DUBLIN (Reuters) - Ireland’s Fine Gael party and the main opposition backing its minority government will need to negotiate for a few more weeks before they decide whether to extend their expiring cooperation deal, Deputy Prime Minister Simon Coveney said on Friday.
Fine Gael has ruled since 2016 through a “confidence and supply” deal with its main rival, Fianna Fail, which agreed to abstain from opposition-driven votes over the course of three annual budgets, the last of which was presented last month.
“We have an understanding with Fianna Fail that the discussions are confidential. They are making reasonably good progress but I think there’s a few weeks in it yet,” Coveney, who is leading the talks for Fine Gael, told reporters at the party’s annual conference.
The talks began three weeks ago but have so far moved slowly as the government grapples with Brexit negotiations that hinge on the future management of the land border between EU-member Ireland and the British province of Northern Ireland.

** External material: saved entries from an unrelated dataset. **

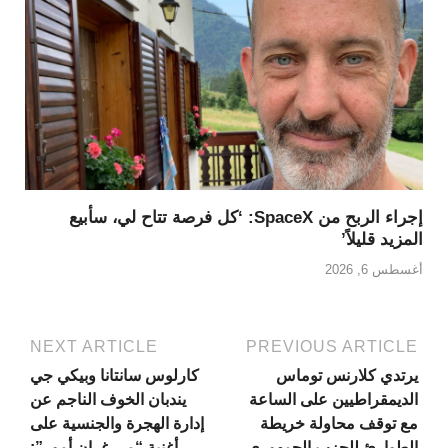
إجراء الربح من SpaceX: ‘كل فرصة تتاح لي، سأبيع
المزيد قليلاً’
أغسطس 6, 2026
NEXT ARTICLE
PREVIOUS ARTICLE
يرتدي كلارنس توماس
كارلوس سانتانا وبيكي جي
الديمقراطيين على الساعة
يندبان الخوف الناجم عن
مع توقف محاولة خريطة
إدارة الهجرة والجنسية على
الطوارئ للحزب الجمهوري
أغنية “مي غران أمور”:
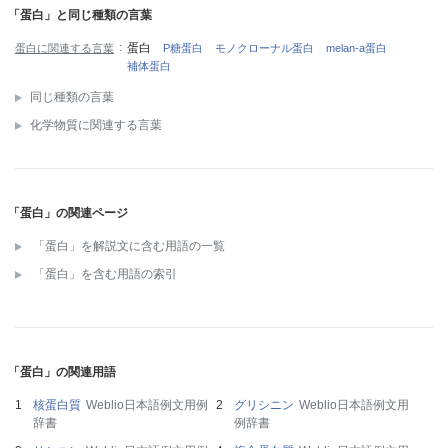
「蛋白」と同じ種類の言葉
蛋白
蛋白に関連する言葉
P糖蛋白
モノクローナル蛋白
melan-a蛋白
補体蛋白
同じ種類の言葉
化学物質に関連する言葉
「蛋白」の関連ページ
「蛋白」を解説文に含む用語の一覧
「蛋白」を含む用語の索引
「蛋白」の関連用語
核蛋白質
Weblio日本語例文用例
グリシニン
Weblio日本語例文用
辞書
例辞書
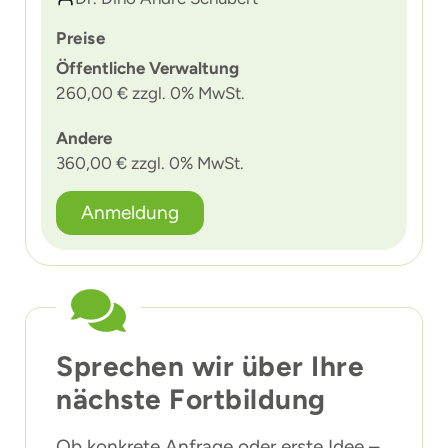
Preise
Öffentliche Verwaltung
260,00 € zzgl. 0% MwSt.
Andere
360,00 € zzgl. 0% MwSt.
Anmeldung
Sprechen wir über Ihre
nächste Fortbildung
Ob konkrete Anfrage oder erste Idee –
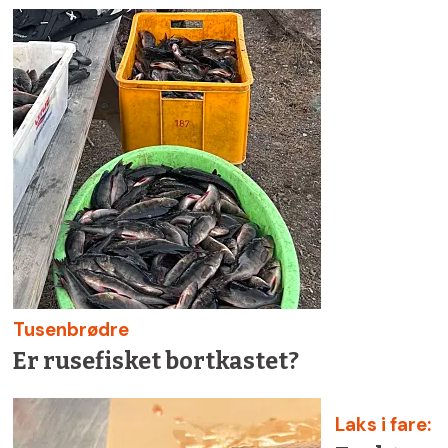
Tusenbrødre
Er rusefisket bortkastet?
Laks i fare:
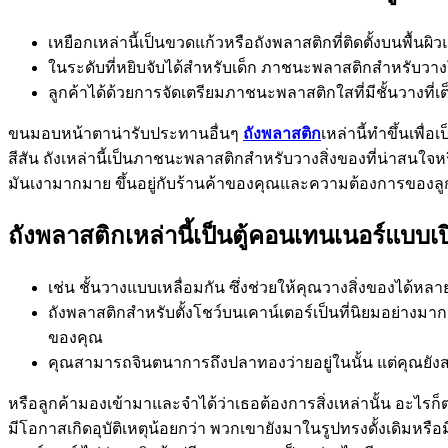
เหยือกเหล่านี้เป็นขวดแก้วหรือถังพลาสติกที่ติดตั้งบนพื้น
ในระดับที่หยิบจับได้สำหรับเด็ก ภาชนะพลาสติกสำหรับวา
ลูกค้าได้ด้วยการจัดเตรียมภาชนะพลาสติกใสที่มีชั้นวางที่เ
ขนมอบหน้าตาน่ารับประทานอื่นๆ
ถังพลาสติก
เหล่านี้ทำขึ้นเพื่
สีสัน ถังเหล่านี้เป็นภาชนะพลาสติกสำหรับวางสิ่งของที่น่าสนใจหร
มันเงามากมาย ขึ้นอยู่กับร้านค้าของคุณและความต้องการของลูกค
ถังพลาสติกเหล่านี้เป็นตู้คอนเทนเนอร์แบบเป
เช่น ชั้นวางแบบเหลื่อมกัน ซึ่งช่วยให้คุณวางสิ่งของได้หล
ถังพลาสติกสำหรับตั้งโชว์บนเคาน์เตอร์เป็นที่นิยมอย่างมาก
ของคุณ
คุณสามารถจินตนาการถึงปลาทองว่ายอยู่ในนั้น แต่คุณยังส
หรือลูกค้ามองเข้ามาและจำได้ว่าเธอต้องการสิ่งเหล่านั้น อะไรก็ตา
มีโอกาสเกิดอุบัติเหตุน้อยกว่า พวกเขายังมาในรูปทรงดั้งเดิมหรือม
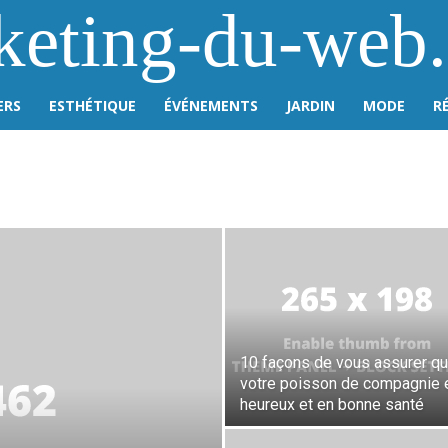
keting-du-web
ERS
ESTHÉTIQUE
ÉVÉNEMENTS
JARDIN
MODE
R
10 façons de vous assurer q
votre poisson de compagnie 
heureux et en bonne santé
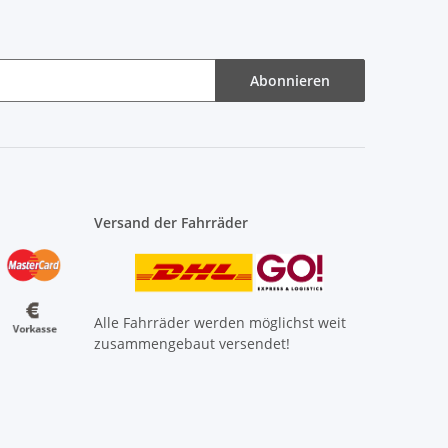
Abonnieren
Versand der Fahrräder
Alle Fahrräder werden möglichst weit
zusammengebaut versendet!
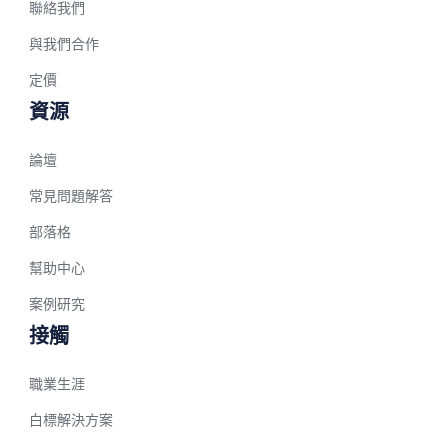
聯絡我們
Arabic (Bahrain)
與我們合作
Swedish
定價
Romanian
資源
Arabic (UAE)
論壇
Spanish (Chile)
Arabic (Kuwait)
常見問題解答
Dutch
部落格
Arabic (Qatar)
幫助中心
Spanish (Ecuador)
案例研究
French (Belgium)
接觸
Arabic (Oman)
職業生涯
Arabic (Saudi Arabia)
白標解決方案
Indonesian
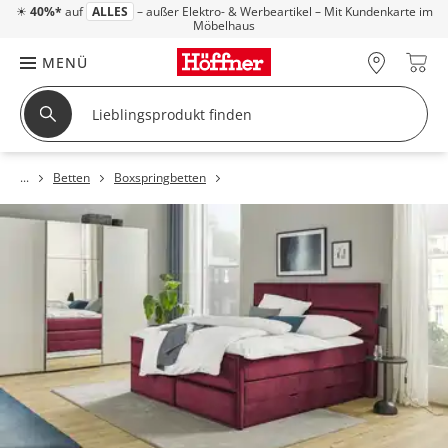
☀
40%*
auf
ALLES
– außer Elektro- & Werbeartikel – Mit Kundenkarte im
Möbelhaus
MENÜ
Betten
Boxspringbetten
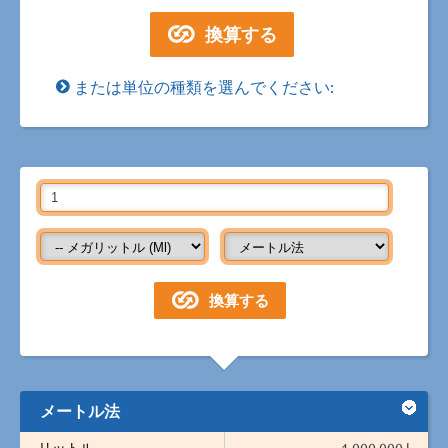
または単位の種類を選んでください:
メートル法
リットル
1,000,000 l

Prime Minister Leo Varadkar has said he wants to extend the government deal until mid-2020, and capitalizing on Fine Gael’s increased popularity by instead calling a snap election appears to be off the table until there is greater clarity on how neighboring Britain will leave the EU.
Fianna Fail, many of whose members are unwilling to hand Fine Gael an extension of more than a year, should they agree one, told Varadkar last month to remove the threat of an election until the British parliament ratifies a Brexit deal.